Every now and again, a movie comes along and explains everything....
"There's always going to be a part of me that's sloppy and dirty, but I like that. With all the other parts of myself. Can you say the same about yourself...? Can you forgive? Are you any good at that?"
Most of the time, I feel like I'm kind of clumsily flowing through life... nothing I expected to happen when I was growing up has happened. But none of the bad or unexpected or challenging stuff has left me worse for wear, either. I'm odd and challenging and have a bit of a stubborn, independent streak. Sometimes I wish it wasn't so. But it is. I can be so loud and brash on the outside, but internally, I feel pretty meek, and quiet, and nine times out of ten, remarkably calm. Sometimes I wish it wasn't so. But it is. I do not have smooth porcelain skin. I am no size 6. Sometimes I snort when I laugh and sometimes I just can't be bothered to take a shower. Sometimes I'm lonely and sometimes I'm strong. I've made pretty damnable, selfish decisions at times, and have sometimes given so much of myself I have let my needs and desires fall to the wayside.
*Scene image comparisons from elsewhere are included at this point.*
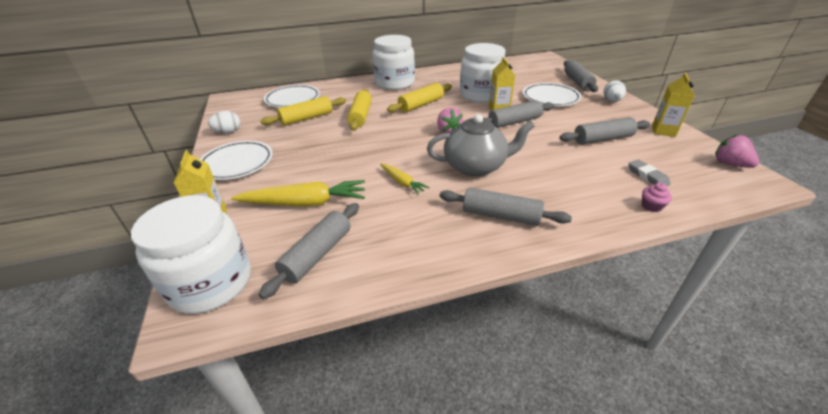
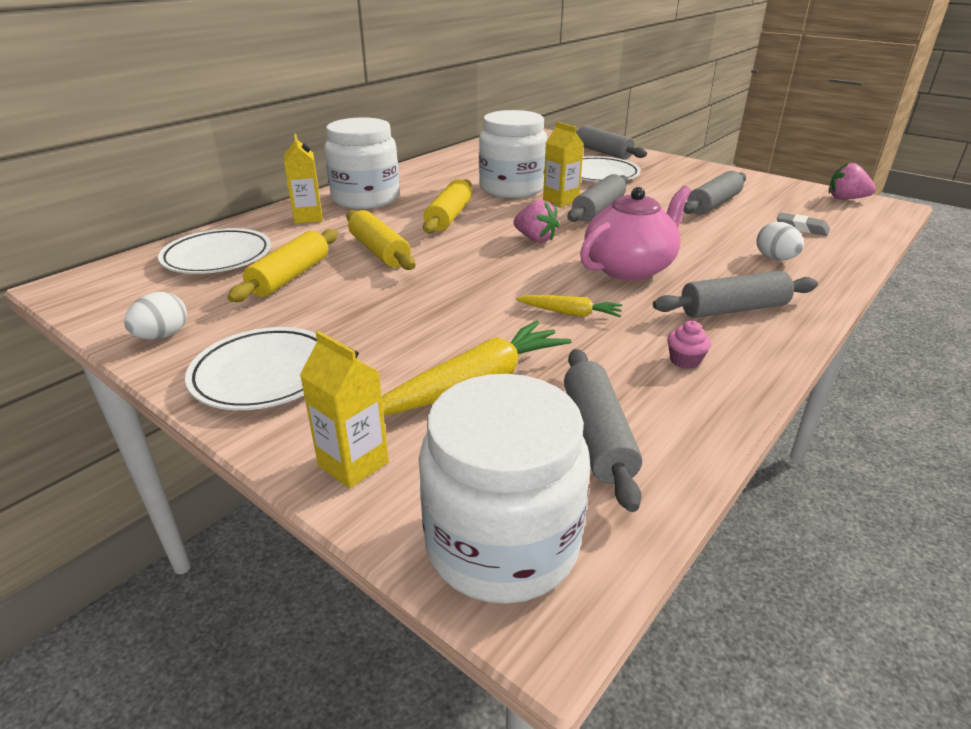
camera: 35 degrees left, 5 degrees down
grey teapot [427,114,535,177] -> pink teapot [580,186,691,281]
white egg [603,80,626,102] -> white egg moved to [756,222,804,260]
pink cupcake [642,183,672,212] -> pink cupcake moved to [667,321,711,369]
yellow carton [652,73,695,137] -> yellow carton moved to [284,134,323,224]

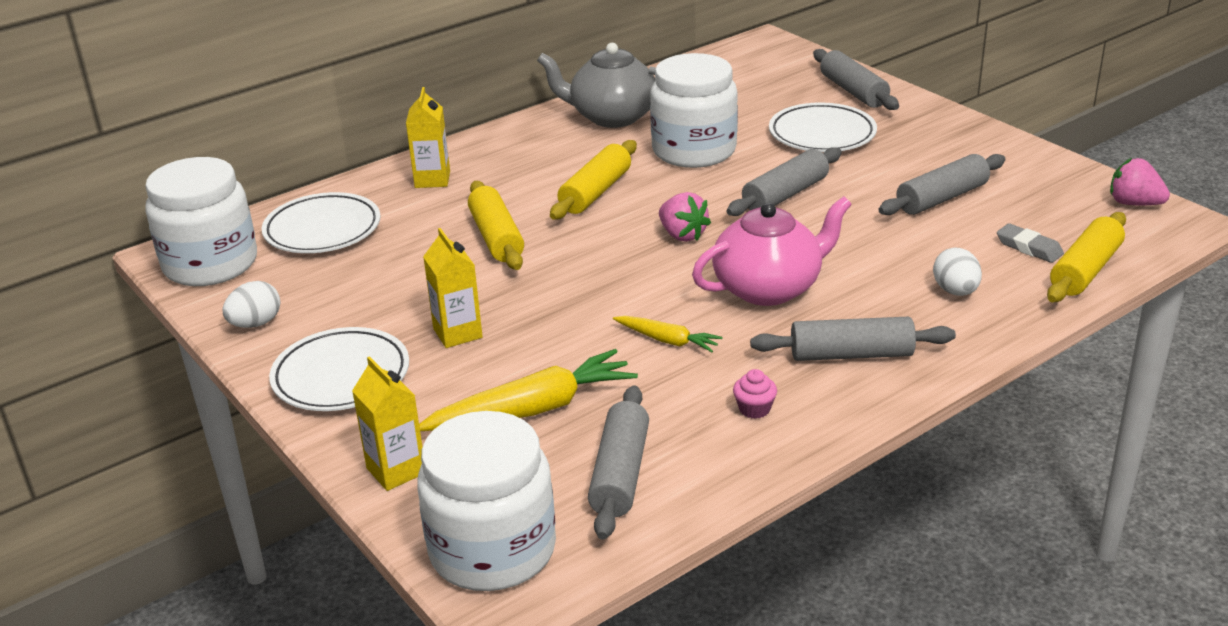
camera: 15 degrees right, 0 degrees up
yellow rolling pin [228,229,338,302] -> yellow rolling pin moved to [1047,212,1126,302]
white jar [324,117,400,209] -> white jar moved to [145,157,257,286]
yellow carton [543,122,584,207] -> yellow carton moved to [423,228,483,348]
none -> grey teapot [537,43,656,128]

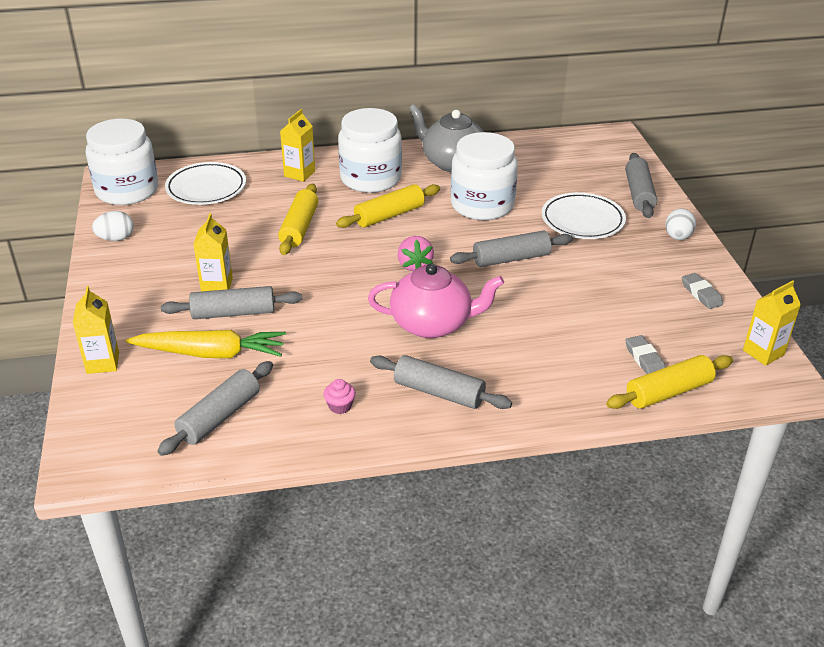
camera: 25 degrees right, 5 degrees up
white plate [269,327,409,411] -> none
white jar [417,411,556,591] -> white jar moved to [338,108,402,193]
yellow carrot [613,316,723,352] -> none
grey rolling pin [879,154,1005,215] -> grey rolling pin moved to [161,286,302,319]
white egg [933,248,982,296] -> white egg moved to [665,208,696,240]
pink strawberry [1110,158,1170,205] -> yellow carton [743,280,801,366]
none -> grey eraser [682,273,723,309]

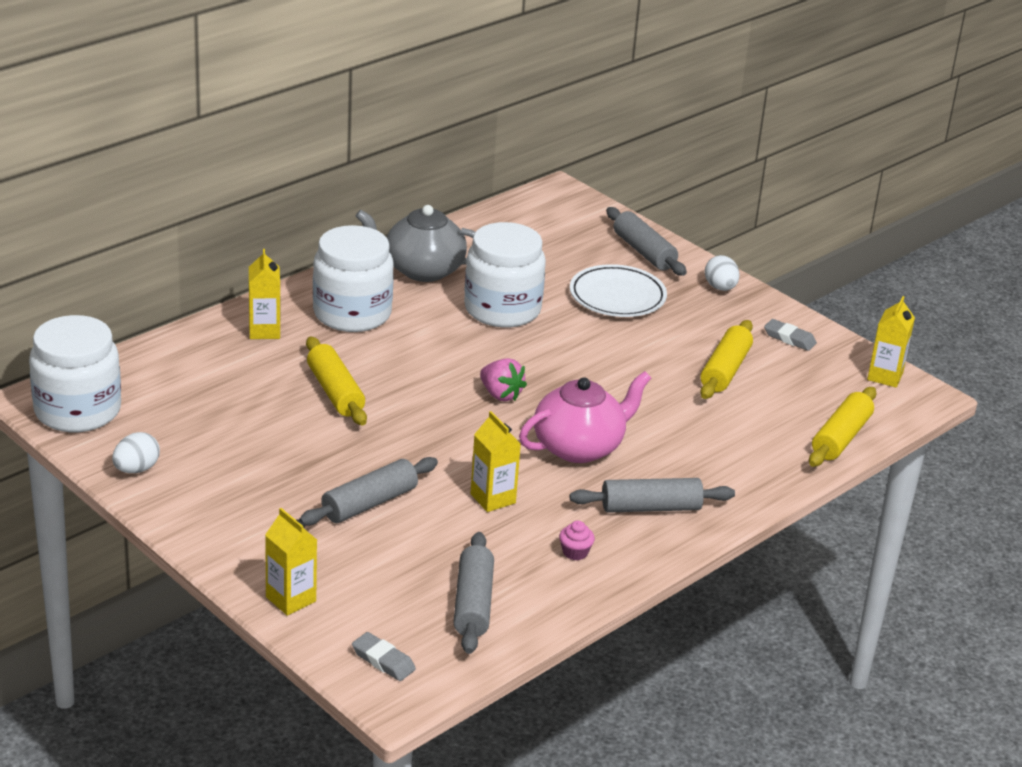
camera: 35 degrees left, 5 degrees down
yellow carrot [126,330,286,358] -> none
white plate [165,162,246,205] -> none
yellow carton [193,213,233,292] -> yellow carton moved to [471,411,521,512]
yellow rolling pin [336,184,440,228] -> yellow rolling pin moved to [700,320,753,399]
grey rolling pin [450,230,573,267] -> none
grey eraser [626,335,665,374] -> grey eraser moved to [352,632,416,681]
But for all of it, the twists and turns, the nonsense and the goods... the only regrets I have are for not being more confident - or at least pretending to be. Not going for it. Not risking a bit more. Not getting out of my head and getting vulnerable and taking chances. Not allowing myself to be foolish. I can't think of anything I wish I hadn't done... and to be honest, there's also not much that I'm dying to go back and do so differently. Just... more.
I am flawed and a mess and excitable and cranky and such a strange mesh of clean and dirty things... but I'm kind of good with that. And that's the good stuff.